Since then we’ve been excused from scanning and shearing for the not-so-quiet life of settling in with three children under four. Carnage has reigned, with a two and three year old alternating between running riot and ‘helping’ Mum. Last week, having hastily left the groceries at the front door to sit down for a Plunket visit, Lucy and Ralph decided to pitch in. No sooner had the Plunket nurse asked the customary “And you’re eating well and drinking plenty?” than they entered, proudly brandishing items from said groceries. Round one set the mortifying standard – Lucy carrying an excellent combination of sauvignon and chocolate biscuits, while Ralph had made a vaguely more discerning selection of tonic and Pringles. The parade continued in abysmal standard with barely a carrot in sight, while Plunket notes were furiously scribbled. These recordings were accompanied by occasional sighs (surely attributable to the beautiful baby?), leaving me expecting an uplift from social services ever since.

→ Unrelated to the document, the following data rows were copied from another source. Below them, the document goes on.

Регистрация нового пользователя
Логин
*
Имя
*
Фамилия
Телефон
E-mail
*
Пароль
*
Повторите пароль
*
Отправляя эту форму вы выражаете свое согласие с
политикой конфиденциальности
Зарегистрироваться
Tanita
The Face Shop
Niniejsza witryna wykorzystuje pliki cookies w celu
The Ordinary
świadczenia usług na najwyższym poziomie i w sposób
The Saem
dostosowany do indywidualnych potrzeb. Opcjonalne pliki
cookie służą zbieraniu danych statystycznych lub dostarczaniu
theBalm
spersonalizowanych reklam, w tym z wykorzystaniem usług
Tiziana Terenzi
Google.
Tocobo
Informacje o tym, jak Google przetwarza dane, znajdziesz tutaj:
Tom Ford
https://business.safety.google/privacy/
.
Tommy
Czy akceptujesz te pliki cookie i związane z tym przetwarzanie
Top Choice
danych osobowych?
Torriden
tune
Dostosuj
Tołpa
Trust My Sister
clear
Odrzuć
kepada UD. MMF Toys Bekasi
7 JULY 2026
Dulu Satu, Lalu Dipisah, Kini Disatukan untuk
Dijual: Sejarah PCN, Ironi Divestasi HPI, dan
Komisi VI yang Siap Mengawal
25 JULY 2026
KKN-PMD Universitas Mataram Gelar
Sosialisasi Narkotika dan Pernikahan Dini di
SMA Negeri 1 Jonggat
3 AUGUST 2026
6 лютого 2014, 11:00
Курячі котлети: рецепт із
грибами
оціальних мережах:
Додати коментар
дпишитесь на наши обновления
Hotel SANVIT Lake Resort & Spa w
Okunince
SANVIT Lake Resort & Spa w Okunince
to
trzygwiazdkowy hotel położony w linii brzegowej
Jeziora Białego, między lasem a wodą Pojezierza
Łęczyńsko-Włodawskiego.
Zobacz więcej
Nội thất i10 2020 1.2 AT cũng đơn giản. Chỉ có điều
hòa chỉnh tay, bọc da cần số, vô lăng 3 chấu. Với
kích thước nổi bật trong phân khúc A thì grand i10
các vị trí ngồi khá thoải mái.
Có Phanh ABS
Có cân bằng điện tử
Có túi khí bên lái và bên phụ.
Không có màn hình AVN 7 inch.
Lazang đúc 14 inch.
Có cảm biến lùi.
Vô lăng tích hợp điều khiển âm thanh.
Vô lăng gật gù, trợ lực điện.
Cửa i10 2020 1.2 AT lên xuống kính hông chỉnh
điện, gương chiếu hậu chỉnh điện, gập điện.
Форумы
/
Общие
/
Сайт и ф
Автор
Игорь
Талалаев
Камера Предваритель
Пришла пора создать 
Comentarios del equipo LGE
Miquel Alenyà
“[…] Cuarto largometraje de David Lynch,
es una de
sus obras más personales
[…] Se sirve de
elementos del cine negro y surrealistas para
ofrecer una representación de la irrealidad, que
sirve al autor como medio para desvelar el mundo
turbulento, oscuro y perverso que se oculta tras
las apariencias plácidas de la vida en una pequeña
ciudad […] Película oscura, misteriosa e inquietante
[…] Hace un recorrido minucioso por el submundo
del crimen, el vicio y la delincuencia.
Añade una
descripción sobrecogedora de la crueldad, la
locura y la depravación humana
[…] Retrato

It’s fair to say the daily liveweight gain has been progressing well. The two older children spent months in the store pens but Big Ted, as he is affectionately known, looks set for a direct draft to the fats. As Plunket notes will attest, he’s clearly been on an outstanding pasture mix.

So focused have I been on growth rates that I failed to notice my husband had got distracted. Iron disease was once again whispering sweet nothings and sure enough, he had found a new love. I have always considered it fortunate that ‘love’, according to Vince, invokes large amounts of bodywork, rusting with age and all in need of a touch-up. But ever since this particular new love has arrived, dubiously presented as a ‘family wagon’ for me, I am less sure. Running the risk of alluring trade-ins is starting to look less dangerous than having a husband with an eye for out-of-condition older models. Rest assured I can hold my own. Normally disinterested in such attractions, I have decided a second son is deserving of a visit to a lovely man, Mr M Hill. I’m told he’s always keen to meet the ladies, even rough rural ones. Anyone waving a wayward husband’s credit card is welcome.

With the rural way of life increasingly under a scalding spotlight, it’s hard to imagine what sort of future awaits Edward. While I am convinced the agricultural sector will fight it out to rise again, stronger and more efficient from this latest set of regulations, it’s tempting to encourage him towards other occupations. I believe jewelers and anaesthetists do all right with the ladies.